By Christopher Fulbright

Robert E. Howard was raised in West Texas, but his creative mind dwelt in the medieval land of the Celts, the Picts, and the fictional homeland of his most famous literary creation, Conan the Barbarian.

Howard was born in 1906 in Peaster, but he lived most of his short life in Cross Plains, 40 miles southeast of Abilene. He began writing at an early age and sold his first short story, “Spear and Fang,” in 1924 to Weird Tales, the magazine in which Conan the Barbarian would debut eight years later. While best known for the brawny Conan’s swashbuckling adventures in a world of savage grandeur, Howard was a poet and prolific author who created a number of other fantasy characters, including Red Sonja, Kull the Conqueror, and Solomon Kane.

Howard’s future seemed assured, but just as sales of his fiction reached an all-time high, he committed suicide at the age of 30, depressed by news that his mother would not recover from a coma. A handful of volumes—most notably One Who Walked Alone, by Novalyne Price Ellis, a Brownwood teacher who had dated Howard in his last years—shed some light on the writer’s complex personality and his relationship to his mother.

In the years since his death, Robert Howard’s reputation as a writer and Conan the Barbarian’s fame have continued to grow. A Web site (www.rehupa.com) caters to Howard scholars. A 1982 film, Conan the Barbarian, and a sequel starred a young Arnold Schwarzenegger. In 1991, a Texas Historical Marker was placed at Howard's grave site, in Brownwood's Greenleaf Cemetery. (His mother died the day after his suicide; they were buried on the same day next to each other.) In 1996, The Whole Wide World, a well-received film based on the Ellis memoir, starred Vincent D’Onofrio and Texan Renée Zellweger as Robert and Novalyne.

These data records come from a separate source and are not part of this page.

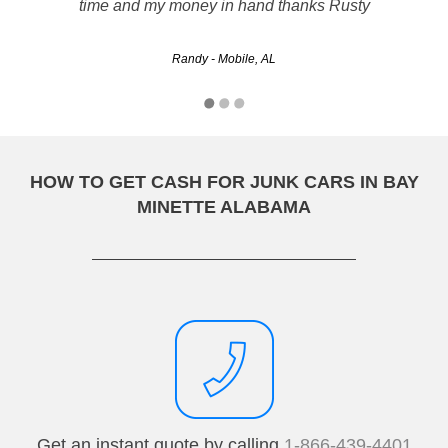
however, Rusty's resolved the issue right away. I believe
time and my money in hand thanks Rusty
that this was a good way to go!
Randy - Mobile, AL
akuschka - Tuscaloosa, AL
HOW TO GET CASH FOR JUNK CARS IN BAY
MINETTE ALABAMA
Get an instant quote by calling
1-866-439-4401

The Howard home, at 625 West 4th (open by appointment; call 254/725-7251, 725-6562, or 725-6498), is now a museum honoring Robert’s life and work. A local, nonprofit civic organization called Project Pride oversees it. Listed in the National Register of Historic Places since 1994, the home will be open to the public during the annual Robert E. Howard Days, which takes place in Cross Plains the second weekend in June (June 11-12, 2004).